The NBP has been a catalyst in encouraging investment by the telecoms sector. In 2012, less than 700,000, or 30% of Irish premises had access to high speed broadband. Today, 74% of the 2.4 million premises in Ireland can access high speed broadband. The State intervention is the subject of the procurement process to engage a company to build, operate and maintain the NBP State intervention network. I recently brought a recommendation to Government to confer Preferred Bidder status on Granahan McCourt, the remaining bidder in the NBP procurement process and Government agreed to this. The company established to deliver the NBP is called National Broadband Ireland (NBI).

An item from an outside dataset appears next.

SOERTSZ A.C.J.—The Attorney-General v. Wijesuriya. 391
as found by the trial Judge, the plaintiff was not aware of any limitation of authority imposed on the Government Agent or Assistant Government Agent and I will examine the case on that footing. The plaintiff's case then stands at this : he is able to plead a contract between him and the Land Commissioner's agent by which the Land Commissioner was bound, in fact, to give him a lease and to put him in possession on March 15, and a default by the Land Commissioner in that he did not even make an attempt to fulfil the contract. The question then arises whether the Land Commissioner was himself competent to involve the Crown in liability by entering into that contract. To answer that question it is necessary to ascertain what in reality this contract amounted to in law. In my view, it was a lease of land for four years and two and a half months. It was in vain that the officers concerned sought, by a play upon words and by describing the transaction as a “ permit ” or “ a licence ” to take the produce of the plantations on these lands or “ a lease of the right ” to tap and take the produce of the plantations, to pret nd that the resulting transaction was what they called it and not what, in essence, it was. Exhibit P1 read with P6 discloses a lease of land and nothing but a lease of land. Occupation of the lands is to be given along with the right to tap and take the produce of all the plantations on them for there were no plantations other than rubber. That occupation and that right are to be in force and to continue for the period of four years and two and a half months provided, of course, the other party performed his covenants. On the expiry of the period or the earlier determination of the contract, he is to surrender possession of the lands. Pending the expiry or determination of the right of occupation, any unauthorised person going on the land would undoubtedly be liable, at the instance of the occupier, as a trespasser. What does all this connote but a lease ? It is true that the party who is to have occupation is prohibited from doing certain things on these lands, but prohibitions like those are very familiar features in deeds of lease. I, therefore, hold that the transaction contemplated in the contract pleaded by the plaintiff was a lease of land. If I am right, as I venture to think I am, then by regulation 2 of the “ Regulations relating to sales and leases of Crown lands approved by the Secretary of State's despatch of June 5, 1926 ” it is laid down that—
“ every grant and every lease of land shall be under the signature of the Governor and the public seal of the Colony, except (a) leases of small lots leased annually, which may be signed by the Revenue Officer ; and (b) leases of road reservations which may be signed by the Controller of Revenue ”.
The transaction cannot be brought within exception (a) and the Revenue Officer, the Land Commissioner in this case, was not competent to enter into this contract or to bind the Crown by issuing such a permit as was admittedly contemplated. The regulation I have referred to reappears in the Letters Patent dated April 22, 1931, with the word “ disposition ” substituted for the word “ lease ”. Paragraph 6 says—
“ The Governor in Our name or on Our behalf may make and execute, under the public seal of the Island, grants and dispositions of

The Government Decision of 7 May 2019 means that it is intended to award the State Intervention contract to NBI. This award is subject to the contract close, including finalisation of financial and legal documents. Deployment of the NBP State Intervention network to the 540,000 premises in the intervention area will commence shortly after that.
In the first year of roll out, the Bidder will deploy approximately 300 Broadband Connection Points (BCPs) across all counties. It is anticipated that between 7 and 23 BCPs will be deployed in each county. BCPs will provide a community based high speed broadband service, enhancing online participation and allowing for the establishment of digital work hubs in these locations. The Bidder is aiming to pass 133,000 premises at the end of the second year, with 70-100,000 passed each year thereafter until roll out is completed.

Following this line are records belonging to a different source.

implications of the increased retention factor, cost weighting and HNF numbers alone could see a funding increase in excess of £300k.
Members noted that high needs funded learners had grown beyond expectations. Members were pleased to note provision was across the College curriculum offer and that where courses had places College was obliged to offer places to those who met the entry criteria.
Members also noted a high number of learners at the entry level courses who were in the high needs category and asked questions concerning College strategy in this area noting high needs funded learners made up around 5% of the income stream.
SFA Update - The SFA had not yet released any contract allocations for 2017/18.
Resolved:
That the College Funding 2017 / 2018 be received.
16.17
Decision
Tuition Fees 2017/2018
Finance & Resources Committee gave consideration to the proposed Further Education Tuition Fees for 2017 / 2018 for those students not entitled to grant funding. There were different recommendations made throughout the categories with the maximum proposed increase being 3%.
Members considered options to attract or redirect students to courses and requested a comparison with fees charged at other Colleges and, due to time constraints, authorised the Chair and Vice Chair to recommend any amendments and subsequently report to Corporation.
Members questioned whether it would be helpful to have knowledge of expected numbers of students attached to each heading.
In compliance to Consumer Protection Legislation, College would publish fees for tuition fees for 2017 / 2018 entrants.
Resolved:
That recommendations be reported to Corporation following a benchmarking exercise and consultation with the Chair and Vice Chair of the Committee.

The design of the NBP State intervention network calls for both overhead and underground sections of cable and the final 'drop' cable used to make the final connection to premises (either overhead or underground ). The number of fibre strands in a particular section will depend on the route design. Each route is specifically designed following a detailed site survey and the route cables are dimensioned to cater for existing and planned (at the time of deployment) premises. The cable dimensioning will include an additional fibre allowance to cater for future capacity requirements.
The cost of roll out per linear metre is information which is commercially sensitive within the telecommunications sector, as this fibre is sourced on the open commercial market. To disclose such information could allow suppliers to gain an unfair advantage and be disadvantageous to the National Broadband Plan (NBP) State intervention as a whole.